With both sides entrenched as if in a goal-line stand, the case of a football fan accused of slapping the wife of a Buffalo Bills linebacker is headed to trial in Orchard Park Court.
A Nov. 13 trial date was set Tuesday for Kenneth J. Kuehne, 30, a suburban Rochester resident charged with a violation count of harassment.
Leslie Rogers, the wife of linebacker Sam Rogers, filed a complaint that Kuehne slapped her during a Rich Stadium parking-lot confrontation following the Aug. 31 football game.
Kuehne denies laying a hand on her, and both sides claim they have witnesses to support their version of what happened.
"We want the truth, and they want the truth. Our lawyer's going to handle it," Rogers said afterward.
Before appearing before the judge, both sides met separately with town prosecutor Jean Peterson, who later told Town Justice John M. Curran that she didn't think there was enough evidence to sustain the charge.
Much of the courtroom discussion occurred outside the range of microphones in the chamber.
"It sounds to me like an ACD (adjournment in contemplation of dismissal) is the perfect resolution," Curran said in one of the few audible exchanges. Kuehne's attorney, William MacDonald of Rochester, shook his head no.
An ACD means the case is adjourned and the charge would be dismissed and the record sealed, if the defendant stays out of trouble for a specified amount of time.
"An ACD carries with it a kind of stigma of some kind of guilt," MacDonald said afterward. "I don't feel it was appropriate."

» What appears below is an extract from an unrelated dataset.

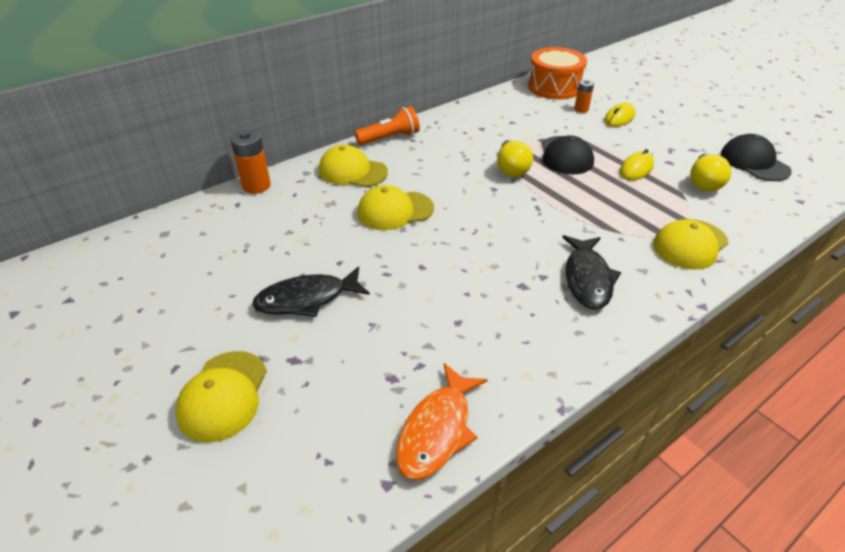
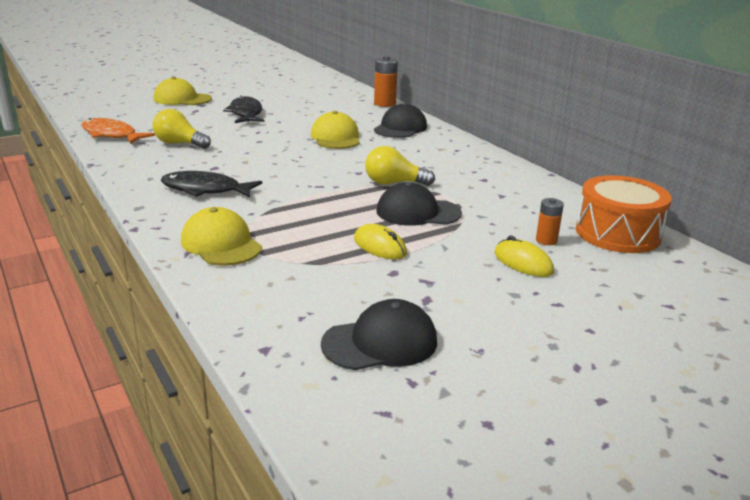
camera: 95 degrees right, 15 degrees down
(352, 171) = (400, 128): yellow cap -> black cap
(390, 138) = (460, 142): orange flashlight -> none
(704, 183) = (336, 284): yellow light bulb -> yellow light bulb (179, 144)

As the judge consulted with his clerk about trial dates, he told the Rogerses: "We can dismiss this with your consent. But I'm not going to dismiss this without your consent." They would not agree to the dismissal.
MacDonald said he will meet with attorney Vincent Tobia, who will represent Mrs. Rogers, to possibly resolve the case before trial. The Rogerses were not represented by an attorney at Tuesday's court appearance.
"They have indicated they would like to see the matter come to a conclusion, and Mr. Kuehne also feels that way," MacDonald said.